##### Text for analysis #####

It is one thing to hear about brazen shoplifting. It is another to see that notorious video of the thief riding a bike into Walgreen’s, filling up a bag with cosmetics and rolling back out without a care in the world.
It is the definition of lawlessness. Granted, the guy was later arrested and charged, but that video was viewed over 6 million times on Twitter. Even the New York Times weighed in on “San Francisco’s Shoplifting Surge.”
Videos like that, and subsequent coverage, create a sense that the city is off the rails.
It’s like the constant cell phone footage of thieves breaking into cars, one after another. And the resident who was recently interviewed on TV news, who said he tried to stop the car thieves and they replied, “What are you going to do?”
And then, as I was putting this together, multiple media outlets — including Fox News — posted a video of the Monday’s smash and grab at Neiman Marcus on Union Square. In it a large group of thieves smash glass counters, grab expensive handbags and can be seen sprinting out the door with the loot. Again, that’s on Union Square.

##### Dataset excerpts #####

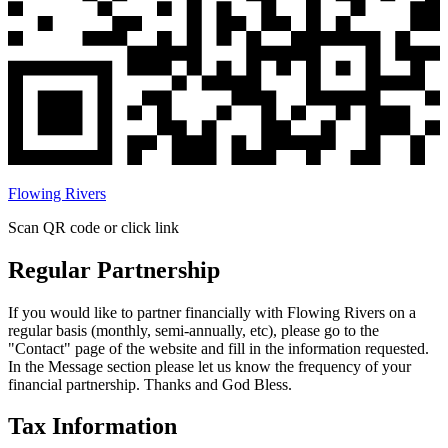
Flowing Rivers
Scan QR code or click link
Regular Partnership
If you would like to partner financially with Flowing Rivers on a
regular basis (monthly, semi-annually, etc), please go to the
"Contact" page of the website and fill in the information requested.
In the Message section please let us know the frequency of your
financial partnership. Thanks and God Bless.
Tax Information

#####

Exercise prompt ▸ In the text on San Francisco shoplifting, how many times was the video of the thief riding a bike into Walgreen's viewed on Twitter?

Written answer ▸ Over 6 million times.